Model Library

Capabilities

• GPUOM-WQ can run in CPU parallel mode and GPU parallel mode (Ma et al., 2023);
• The model uses a cell-centered and vertex-centered finite volume hybrid method (CC–CVFVM) for numerical discretization into unstructured triangular and rectangular grids (Ma et al., 2023);
• It has a fast computational speed and high numerical precision (Ma et al., 2023);
• The model can simulate seasonal variations of water quality in different locations (Ma et al., 2023).

Limitations

• Not open-source.
• GPUOM-WQ has lower acceleration performance for the low-resolution grid cases (spatial resolution 100 m) than the high-resolution grid cases (spatial resolution 3000 m).
• It was recently developed (Ma et al., 2023).

Inputs

Spatial data, Initial Conditions, Open Boundary Conditions, Meteorological data, Hydrological data, Water Quality Data, Pollution Source Data

Outputs

• It simulates water level, current velocity, temperature, salinity, DO, CBOD, phytoplankton, nutrients and derived variables.
• It can be used to track pollution sources like rivers, atmospheric deposition, aquaculture, and offshore oil platforms by simulating the transport and fate of pollutants.

Reference

Ma, Q., Liang, S., Sun, Z., Zhang, R., & Wang, P. (2023). Development and evaluation of a GPU-based coupled three-dimensional hydrodynamic and water quality model.
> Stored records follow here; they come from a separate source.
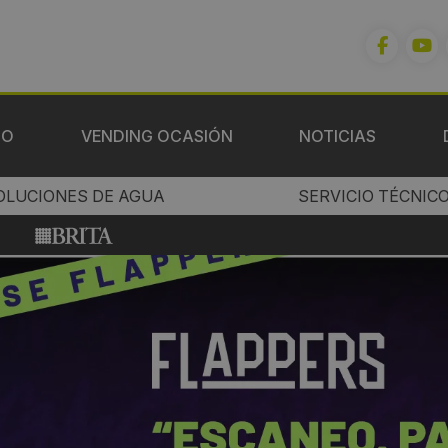
IO
VENDING OCASIÓN
NOTICIAS
OLUCIONES DE AGUA
SERVICIO TÉCNIC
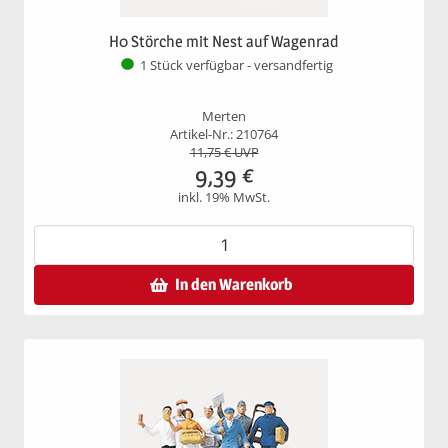
H0 Störche mit Nest auf Wagenrad
1 Stück verfügbar - versandfertig
Merten
Artikel-Nr.: 210764
11,75
€ UVP
9,39
€
inkl. 19% MwSt.
In den Warenkorb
Marine Pollution Bulletin, 187, 114494. https://doi.org/10.1016/j.marpolbul.2022.114494

Objectives

The aims of this study were: 1) to develop a 3D coupled hydrodynamic and water quality model (GPUOM-WQ) that includes major marine pollution sources like atmospheric deposition, aquaculture wastewater, and oil platform emissions; 2) to use GPU acceleration and algorithm developments to improve the computational speed of the model; 3) to validate the accuracy and computational speed of GPUOM-WQ through test cases and a real case simulation.